Mortgage Professional America reached out to Hailey Neff of Today’s Homeowner for additional insight. In many parts of the country, those corrected property tax rates have already taken effect, Neff said. She noted researchers arrived at an effective property tax rate by taking the average property tax bill – how much the typical homeowner is paying every year on property taxes and dividing it by the median home sales in each stat. “It’s really the best way for us to compare different cities and states,” she said. 

Colorado has the nation’s highest property tax rates

Bolstered property taxes are especially pronounced in western states, she noted. “We noticed that average property tax bills rose the most in western states, including Colorado, Utah and Washington,” she said. “People in Colorado are paying 40% more in their property taxes than they did in 2016, which is a huge jump. Housing prices in these western states are going through the roof, and, as home prices go up, you’ve got to pay more property taxes on them.”

Other than protesting assessed values to the county tax assessor, Neff said, legislation is seen as the only viable option to help mitigate the hikes. “There’s lots of legislation going on right now,” she said. “I live in Idaho, and in the past legislative session there was a lot of talk about lowering property tax rates. Texas is doing the same.”

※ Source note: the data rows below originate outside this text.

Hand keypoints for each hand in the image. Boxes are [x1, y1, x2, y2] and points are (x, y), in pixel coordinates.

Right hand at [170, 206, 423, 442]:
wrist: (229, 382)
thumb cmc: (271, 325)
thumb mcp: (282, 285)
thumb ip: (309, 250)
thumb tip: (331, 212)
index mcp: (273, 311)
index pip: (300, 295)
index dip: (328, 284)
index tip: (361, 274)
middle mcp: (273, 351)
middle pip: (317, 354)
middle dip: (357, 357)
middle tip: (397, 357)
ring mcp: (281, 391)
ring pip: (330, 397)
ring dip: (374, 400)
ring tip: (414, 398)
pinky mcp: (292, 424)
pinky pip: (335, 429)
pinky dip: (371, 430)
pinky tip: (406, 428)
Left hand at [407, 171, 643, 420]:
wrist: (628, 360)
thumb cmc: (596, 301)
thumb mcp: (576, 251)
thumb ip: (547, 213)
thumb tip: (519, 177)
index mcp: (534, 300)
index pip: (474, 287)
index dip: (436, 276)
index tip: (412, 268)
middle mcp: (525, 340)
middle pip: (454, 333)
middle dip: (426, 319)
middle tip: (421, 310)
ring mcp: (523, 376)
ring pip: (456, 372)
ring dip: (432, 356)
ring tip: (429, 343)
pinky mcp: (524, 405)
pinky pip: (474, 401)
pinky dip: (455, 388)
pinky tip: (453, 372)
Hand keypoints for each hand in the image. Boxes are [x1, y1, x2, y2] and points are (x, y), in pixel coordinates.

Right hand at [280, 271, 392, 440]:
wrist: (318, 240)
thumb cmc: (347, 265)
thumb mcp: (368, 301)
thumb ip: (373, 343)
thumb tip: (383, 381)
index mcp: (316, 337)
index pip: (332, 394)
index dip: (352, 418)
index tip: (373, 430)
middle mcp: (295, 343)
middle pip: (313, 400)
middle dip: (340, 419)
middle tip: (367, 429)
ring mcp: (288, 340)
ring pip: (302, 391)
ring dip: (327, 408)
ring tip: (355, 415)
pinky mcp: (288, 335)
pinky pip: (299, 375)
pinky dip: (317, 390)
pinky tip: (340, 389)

Texas proposes a $12 billion property tax relief package

Indeed, in the Lone Star state, property taxes are the seventh-highest in the US, according to The average effective property rate in Texas is 1.60% compared to the national average of 0.09%, according to the site. The typical Texas homeowner pays $3,797 annually in property taxes, according to the site’s property tax calculator. On Thursday, the Texas House passed a $12 billion property tax relief package now headed to the Senate toward final passage, as reported by the Texas Tribune. An owner of a $350,000 home would realize more than $1,000 in savings over the course of two years under the relief bill, the news site reported.

“There seems to be a lot of buzz about what to do about property taxes,” Neff said. “We want home values to stay high, but we also want people to be able to afford them, and property taxes can really make or break affordability for a lot of people.”